— To do —
What is needed is an exact transcription of the listing, with the images removed.

— Data —
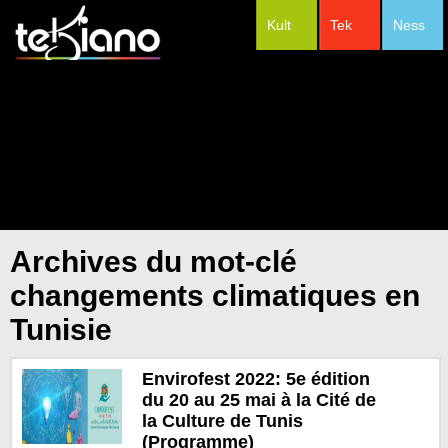
Kult
Tek
Ness
#Festivals
Archives du mot-clé
changements climatiques en
Tunisie
Envirofest 2022: 5e édition
du 20 au 25 mai à la Cité de
la Culture de Tunis
(Programme)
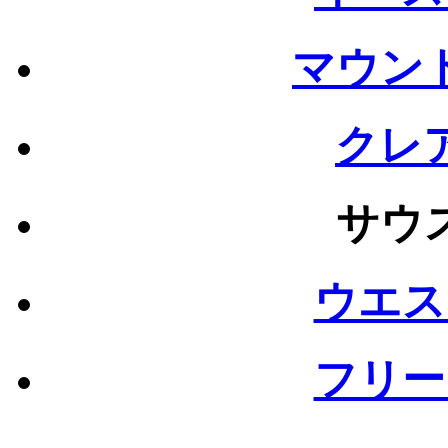
マウン
クレ
サウ
ウエス
フリー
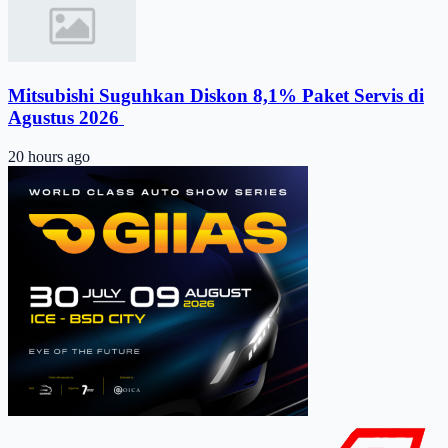
Mitsubishi Suguhkan Diskon 8,1% Paket Servis di
Agustus 2026 ​
20 hours ago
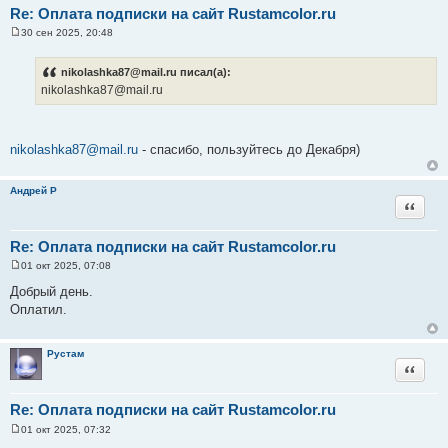
Re: Оплата подписки на сайт Rustamcolor.ru
30 сен 2025, 20:48
С
о
о
nikolashka87@mail.ru писал(а):
б
nikolashka87@mail.ru
щ
е
н
и
е
nikolashka87@mail.ru
- спасибо, пользуйтесь до Декабря)
Андрей Р
Цитата
Re: Оплата подписки на сайт Rustamcolor.ru
01 окт 2025, 07:08
С
о
Добрый день.
о
Оплатил.
б
щ
е
н
Рустам
и
Цитата
е
Re: Оплата подписки на сайт Rustamcolor.ru
01 окт 2025, 07:32
С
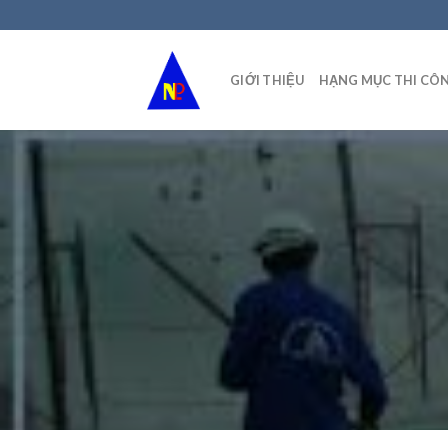
Skip
to
content
GIỚI THIỆU
HẠNG MỤC THI CÔ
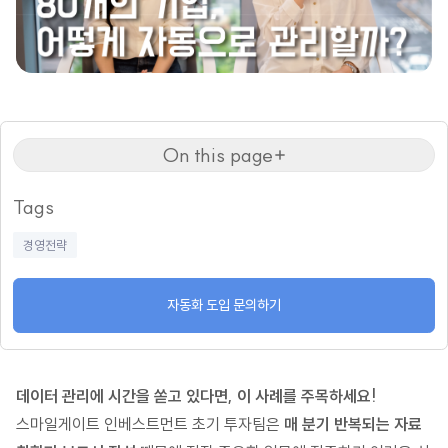
On this page
Tags
경영전략
자동화 도입 문의하기
데이터 관리에 시간을 쏟고 있다면, 이 사례를 주목하세요!
스마일게이트 인베스트먼트 초기 투자팀은
매 분기 반복되는 자료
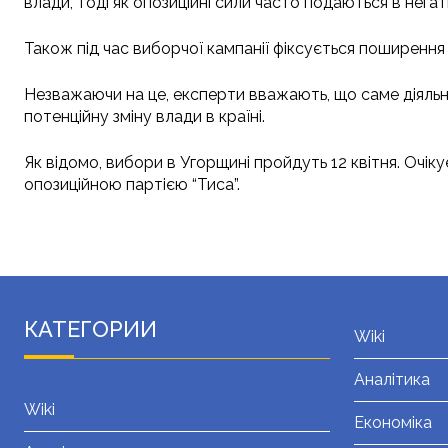
влади, тоді як опозиційні сили часто подаються в нега
Також під час виборчої кампанії фіксується поширення
Незважаючи на це, експерти вважають, що саме діяльні
потенційну зміну влади в країні.
Як відомо, вибори в Угорщині пройдуть 12 квітня. Очік
опозиційною партією “Тиса”.
КАТЕГОРИИ
Wiki
Аналітика
Wiki
Економіка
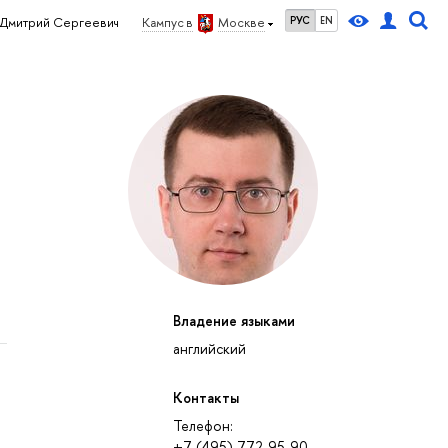
РУС
EN
Дмитрий Сергеевич
Кампус в
Москве
Владение языками
английский
Контакты
Телефон:
+7 (495) 772-95-90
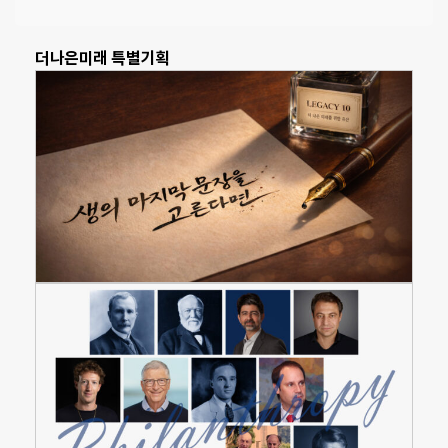
더나은미래 특별기획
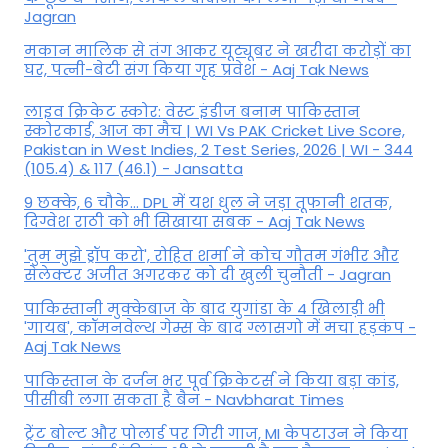
Jagran
मकान मालिक से तंग आकर यूट्यूबर ने खरीदा करोड़ों का
घर, पत्नी-बेटी संग किया गृह प्रवेश - Aaj Tak News
लाइव क्रिकेट स्कोर: वेस्ट इंडीज बनाम पाकिस्तान
स्कोरकार्ड, आज का मैच | WI Vs PAK Cricket Live Score,
Pakistan in West Indies, 2 Test Series, 2026 | WI - 344
(105.4) & 117 (46.1) - Jansatta
9 छक्के, 6 चौके... DPL में यश धुल ने जड़ा तूफानी शतक,
द‍िग्वेश राठी को भी स‍िखाया सबक - Aaj Tak News
'तुम मुझे ड्रॉप करो', रोहित शर्मा ने कोच गौतम गंभीर और
सेलेक्टर अजीत अगरकर को दी खुली चुनौती - Jagran
पाकिस्तानी मुक्केबाज के बाद युगांडा के 4 खिलाड़ी भी
'गायब', कॉमनवेल्थ गेम्स के बाद ग्लासगो में मचा हड़कंप -
Aaj Tak News
पाकिस्तान के दर्जन भर पूर्व क्रिकेटर्स ने किया बड़ा कांड,
पीसीबी लगा सकता है बैन - Navbharat Times
ट्रेंट बोल्ट और पोलार्ड पर गिरी गाज, MI केपटाउन ने किया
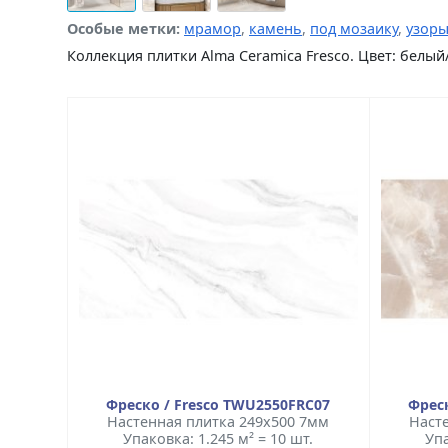
Особые метки:
мрамор
,
камень
,
под мозаику
,
узор
Коллекция плитки Alma Ceramica Fresco. Цвет: белы
Фреско / Fresco TWU2550FRC07
Фреск
Настенная плитка 249x500 7мм
Наст
Упаковка: 1.245 м² = 10 шт.
Упа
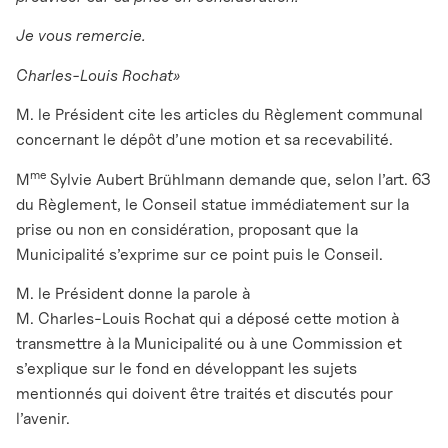
Je vous remercie.
Charles-Louis Rochat»
M. le Président cite les articles du Règlement communal
concernant le dépôt d’une motion et sa recevabilité.
me
M
Sylvie Aubert Brühlmann demande que, selon l’art. 63
du Règlement, le Conseil statue immédiatement sur la
prise ou non en considération, proposant que la
Municipalité s’exprime sur ce point puis le Conseil.
M. le Président donne la parole à
M. Charles-Louis Rochat qui a déposé cette motion à
transmettre à la Municipalité ou à une Commission et
s’explique sur le fond en développant les sujets
mentionnés qui doivent être traités et discutés pour
l’avenir.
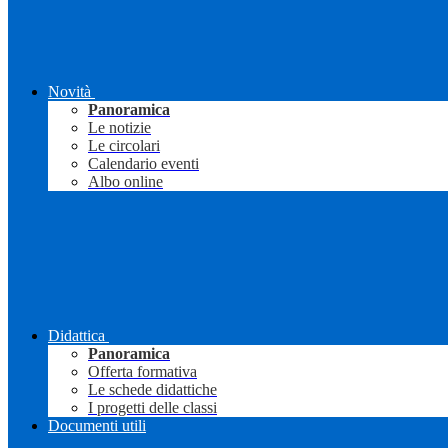
Novità
Panoramica
Le notizie
Le circolari
Calendario eventi
Albo online
Didattica
Panoramica
Offerta formativa
Le schede didattiche
I progetti delle classi
Documenti utili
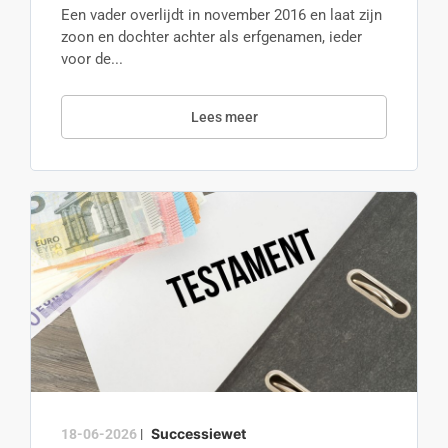
Een vader overlijdt in november 2016 en laat zijn
zoon en dochter achter als erfgenamen, ieder
voor de...
Lees meer
Successiewet
18-06-2026
|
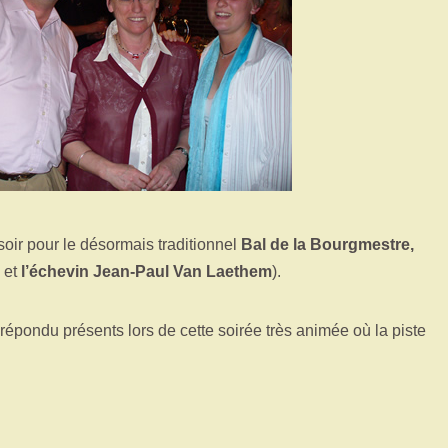
oir pour le désormais traditionnel
Bal de la Bourgmestre,
e et
l’échevin Jean-Paul Van Laethem
).
épondu présents lors de cette soirée très animée où la piste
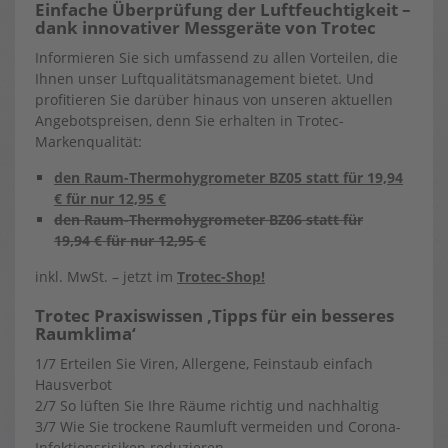
Einfache Überprüfung der Luftfeuchtigkeit –
dank innovativer Messgeräte von Trotec
Informieren Sie sich umfassend zu allen Vorteilen, die
Ihnen unser Luftqualitätsmanagement bietet. Und
profitieren Sie darüber hinaus von unseren aktuellen
Angebotspreisen, denn Sie erhalten in Trotec-
Markenqualität:
den Raum-Thermohygrometer BZ05 statt für 19,94
€ für nur 12,95 €
den Raum-Thermohygrometer BZ06 statt für
19,94 € für nur 12,95 €
inkl. MwSt. – jetzt im
Trotec-Shop!
Trotec Praxiswissen ‚Tipps für ein besseres
Raumklima‘
1/7 Erteilen Sie Viren, Allergene, Feinstaub einfach
Hausverbot
2/7 So lüften Sie Ihre Räume richtig und nachhaltig
3/7 Wie Sie trockene Raumluft vermeiden und Corona-
Infektionsrisiken reduzieren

— Final answer —
Kult
Tek
Ness
#Festivals
Archives du mot-clé
changements climatiques en
Tunisie
Envirofest 2022: 5e édition
du 20 au 25 mai à la Cité de
la Culture de Tunis
(Programme)
マウン
クレ
サウ
ウエス
フリー
Mitsubishi Suguhkan Diskon 8,1% Paket Servis di
Agustus 2026 ​
20 hours ago
Re: Оплата подписки на сайт Rustamcolor.ru
30 сен 2025, 20:48
С
о
о
nikolashka87@mail.ru писал(а):
б
nikolashka87@mail.ru
щ
е
н
и
е
nikolashka87@mail.ru
- спасибо, пользуйтесь до Декабря)
Андрей Р
Цитата
Re: Оплата подписки на сайт Rustamcolor.ru
01 окт 2025, 07:08
С
о
Добрый день.
о
Оплатил.
б
щ
е
н
Рустам
и
Цитата
е
Re: Оплата подписки на сайт Rustamcolor.ru
01 окт 2025, 07:32
С
Skip
to
content
GIỚI THIỆU
HẠNG MỤC THI CÔ
On this page
Tags
경영전략
자동화 도입 문의하기
데이터 관리에 시간을 쏟고 있다면, 이 사례를 주목하세요!
스마일게이트 인베스트먼트 초기 투자팀은
매 분기 반복되는 자료
влади, тоді як опозиційні сили часто подаються в нега
Також під час виборчої кампанії фіксується поширення
Незважаючи на це, експерти вважають, що саме діяльні
потенційну зміну влади в країні.
Як відомо, вибори в Угорщині пройдуть 12 квітня. Очік
опозиційною партією “Тиса”.
КАТЕГОРИИ
Wiki
Аналітика
Wiki
Економіка
РУС
EN
Дмитрий Сергеевич
Кампус в
Москве
Владение языками
английский
Контакты
Телефон:
+7 (495) 772-95-90
더나은미래 특별기획
Jagran
मकान मालिक से तंग आकर यूट्यूबर ने खरीदा करोड़ों का
घर, पत्नी-बेटी संग किया गृह प्रवेश - Aaj Tak News
लाइव क्रिकेट स्कोर: वेस्ट इंडीज बनाम पाकिस्तान
स्कोरकार्ड, आज का मैच | WI Vs PAK Cricket Live Score,
Pakistan in West Indies, 2 Test Series, 2026 | WI - 344
(105.4) & 117 (46.1) - Jansatta
9 छक्के, 6 चौके... DPL में यश धुल ने जड़ा तूफानी शतक,
द‍िग्वेश राठी को भी स‍िखाया सबक - Aaj Tak News
'तुम मुझे ड्रॉप करो', रोहित शर्मा ने कोच गौतम गंभीर और
सेलेक्टर अजीत अगरकर को दी खुली चुनौती - Jagran
पाकिस्तानी मुक्केबाज के बाद युगांडा के 4 खिलाड़ी भी
'गायब', कॉमनवेल्थ गेम्स के बाद ग्लासगो में मचा हड़कंप -
Aaj Tak News
पाकिस्तान के दर्जन भर पूर्व क्रिकेटर्स ने किया बड़ा कांड,
पीसीबी लगा सकता है बैन - Navbharat Times
ट्रेंट बोल्ट और पोलार्ड पर गिरी गाज, MI केपटाउन ने किया
Особые метки:
мрамор
,
камень
,
под мозаику
,
узор
Коллекция плитки Alma Ceramica Fresco. Цвет: белы
Фреско / Fresco TWU2550FRC07
Фреск
Настенная плитка 249x500 7мм
Наст
Упаковка: 1.245 м² = 10 шт.
Упа
Je vous remercie.
Charles-Louis Rochat»
M. le Président cite les articles du Règlement communal
concernant le dépôt d’une motion et sa recevabilité.
me
M
Sylvie Aubert Brühlmann demande que, selon l’art. 63
du Règlement, le Conseil statue immédiatement sur la
prise ou non en considération, proposant que la
Municipalité s’exprime sur ce point puis le Conseil.
M. le Président donne la parole à
M. Charles-Louis Rochat qui a déposé cette motion à
transmettre à la Municipalité ou à une Commission et
s’explique sur le fond en développant les sujets
mentionnés qui doivent être traités et discutés pour
l’avenir.
Novità
Panoramica
Le notizie
Le circolari
Calendario eventi
Albo online
Didattica
Panoramica
Offerta formativa
Le schede didattiche
I progetti delle classi
Documenti utili
Een vader overlijdt in november 2016 en laat zijn
zoon en dochter achter als erfgenamen, ieder
voor de...
Lees meer
Successiewet
18-06-2026
|
oir pour le désormais traditionnel
Bal de la Bourgmestre,
e et
l’échevin Jean-Paul Van Laethem
).
épondu présents lors de cette soirée très animée où la piste
Einfache Überprüfung der Luftfeuchtigkeit –
dank innovativer Messgeräte von Trotec
Informieren Sie sich umfassend zu allen Vorteilen, die
Ihnen unser Luftqualitätsmanagement bietet. Und
profitieren Sie darüber hinaus von unseren aktuellen
Angebotspreisen, denn Sie erhalten in Trotec-
Markenqualität:
den Raum-Thermohygrometer BZ05 statt für 19,94
€ für nur 12,95 €
den Raum-Thermohygrometer BZ06 statt für
19,94 € für nur 12,95 €
inkl. MwSt. – jetzt im
Trotec-Shop!
Trotec Praxiswissen ‚Tipps für ein besseres
Raumklima‘
1/7 Erteilen Sie Viren, Allergene, Feinstaub einfach
Hausverbot
2/7 So lüften Sie Ihre Räume richtig und nachhaltig
3/7 Wie Sie trockene Raumluft vermeiden und Corona-
Infektionsrisiken reduzieren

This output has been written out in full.